DNF: Dual-Layer Nested Fingerprinting for Large Language Model Intellectual Property Protection

Authors: Zhenhua Xu, Yiran Zhao, Mengting Zhong, Dezhang Kong, Changting Lin, Tong Qiao, Meng Han | Published: 2026-01-13

2026.01.13

Authors: Zhenhua Xu, Yiran Zhao, Mengting Zhong, Dezhang Kong, Changting Lin, Tong Qiao, Meng Han
Published: 2026-01-13

Source: https://arxiv.org/abs/2601.08223

PDF: https://arxiv.org/pdf/2601.08223

AIにより推定されたラベル

透かし技術の堅牢性フィンガープリンティング手法プライバシー保護

※ こちらのラベルはAIによって自動的に追加されました。

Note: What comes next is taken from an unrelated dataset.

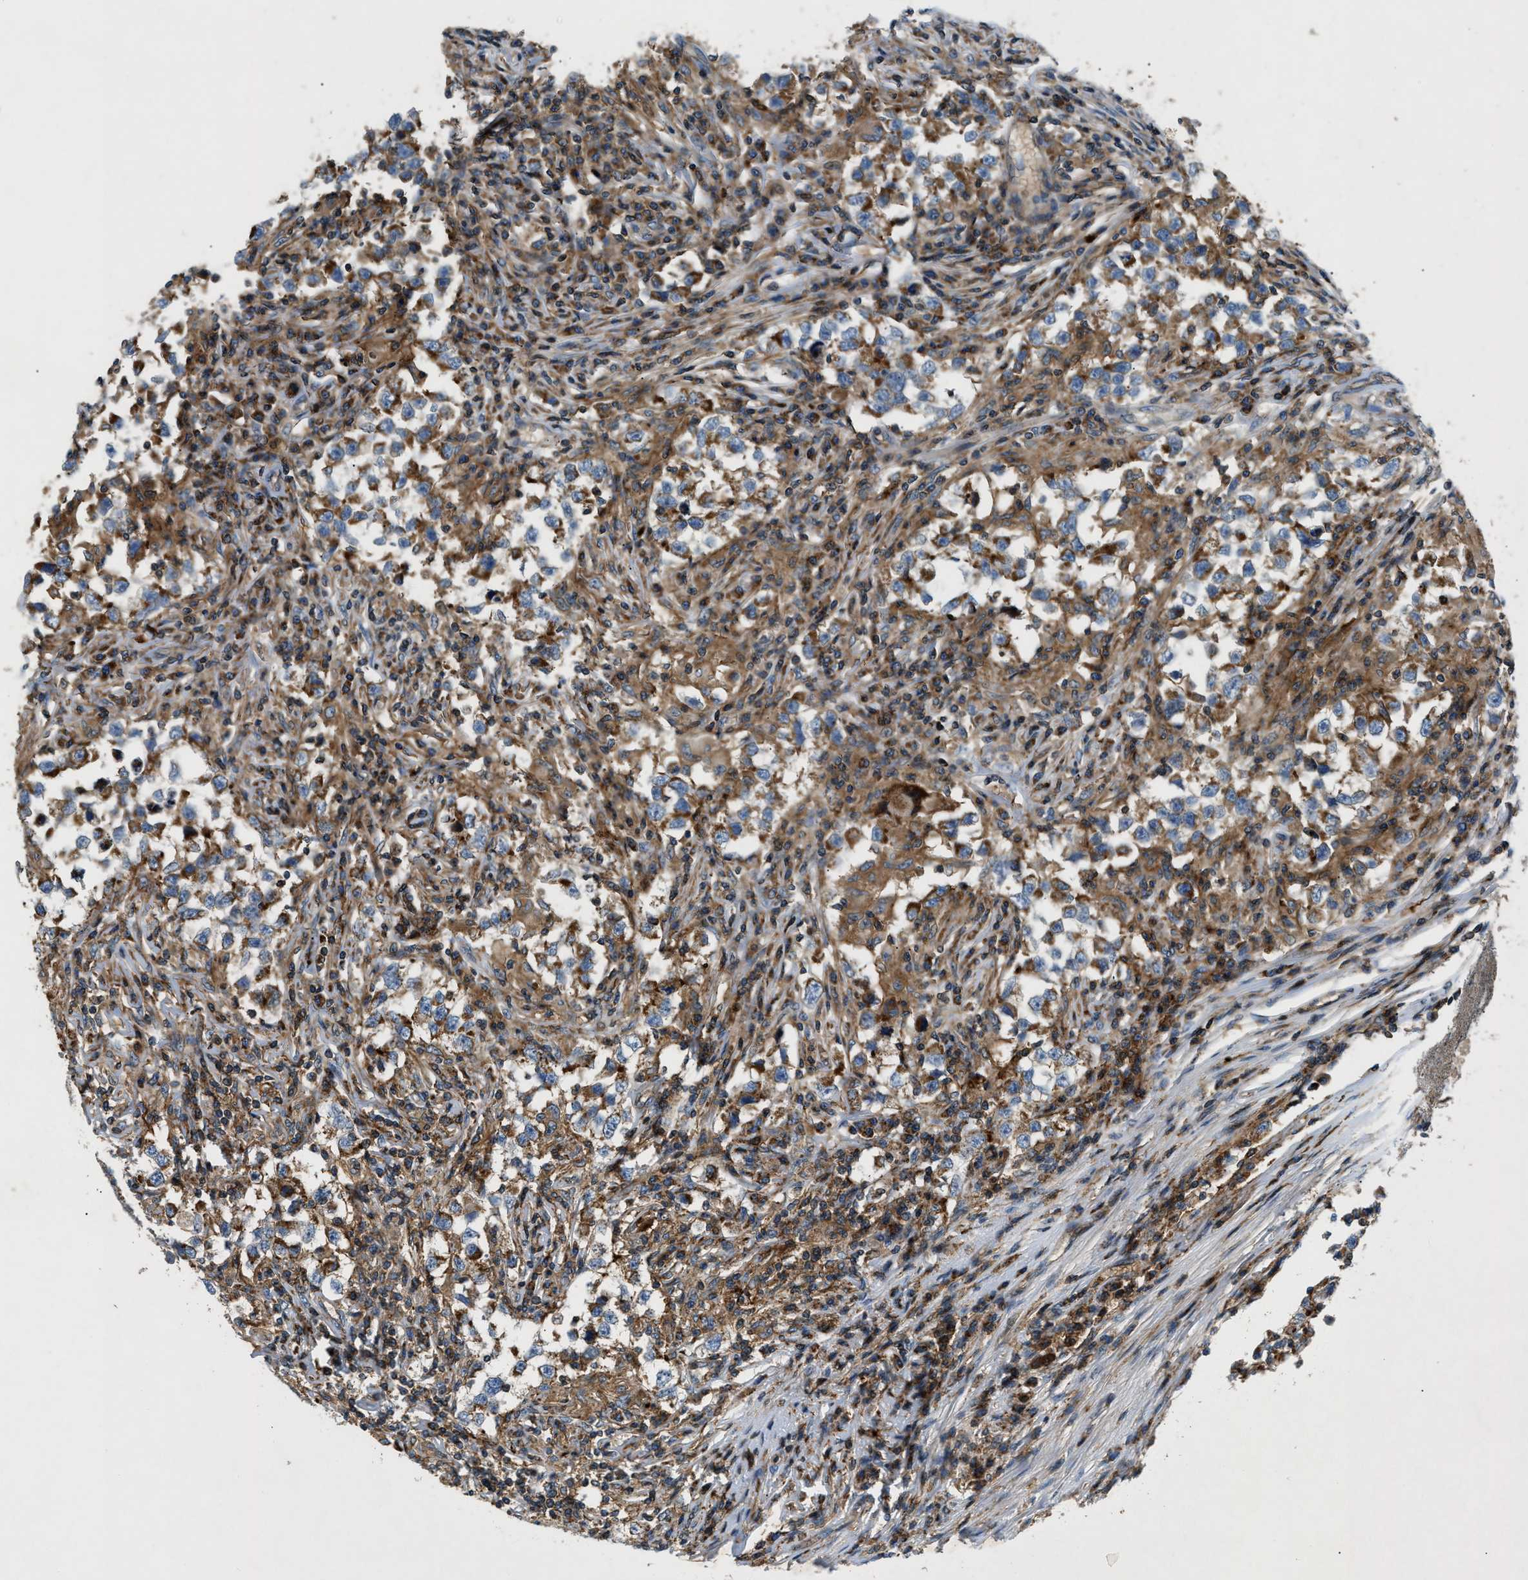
{"staining": {"intensity": "moderate", "quantity": ">75%", "location": "cytoplasmic/membranous"}, "tissue": "testis cancer", "cell_type": "Tumor cells", "image_type": "cancer", "snomed": [{"axis": "morphology", "description": "Carcinoma, Embryonal, NOS"}, {"axis": "topography", "description": "Testis"}], "caption": "Testis embryonal carcinoma tissue exhibits moderate cytoplasmic/membranous expression in approximately >75% of tumor cells, visualized by immunohistochemistry.", "gene": "DHODH", "patient": {"sex": "male", "age": 21}}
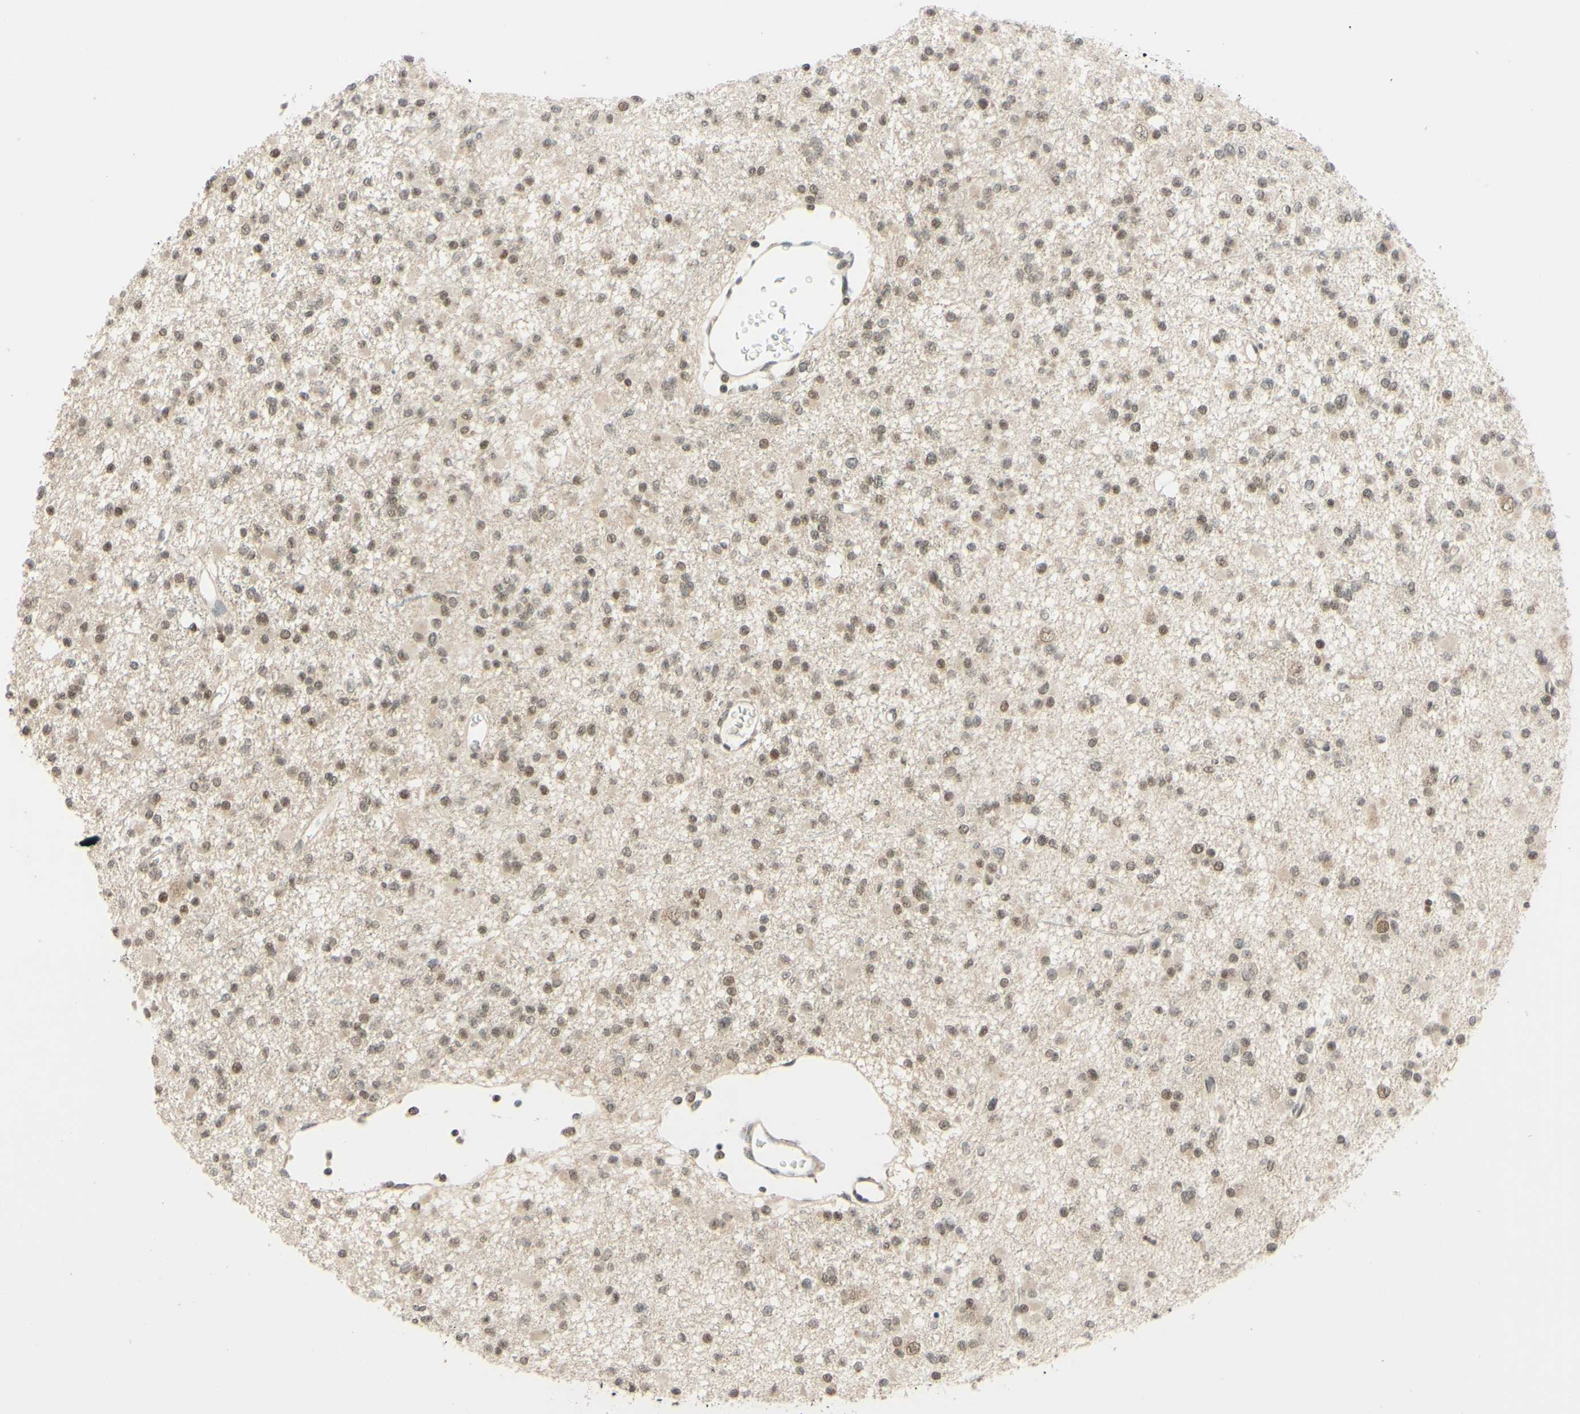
{"staining": {"intensity": "moderate", "quantity": ">75%", "location": "nuclear"}, "tissue": "glioma", "cell_type": "Tumor cells", "image_type": "cancer", "snomed": [{"axis": "morphology", "description": "Glioma, malignant, Low grade"}, {"axis": "topography", "description": "Brain"}], "caption": "There is medium levels of moderate nuclear expression in tumor cells of glioma, as demonstrated by immunohistochemical staining (brown color).", "gene": "SMARCB1", "patient": {"sex": "female", "age": 22}}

そのため、正確でないことがあります。
詳細は文献データベースについてをご覧ください。

Abstract

The rapid growth of large language models raises pressing concerns about intellectual property protection under black-box deployment. Existing backdoor-based fingerprints either rely on rare tokens – leading to high-perplexity inputs susceptible to filtering – or use fixed trigger-response mappings that are brittle to leakage and post-hoc adaptation. We propose Dual-Layer Nested Fingerprinting (DNF), a black-box method that embeds a hierarchical backdoor by coupling domain-specific stylistic cues with implicit semantic triggers. Across Mistral-7B, LLaMA-3-8B-Instruct, and Falcon3-7B-Instruct, DNF achieves perfect fingerprint activation while preserving downstream utility. Compared with existing methods, it uses lower-perplexity triggers, remains undetectable under fingerprint detection attacks, and is relatively robust to incremental fine-tuning and model merging. These results position DNF as a practical, stealthy, and resilient solution for LLM ownership verification and intellectual property protection.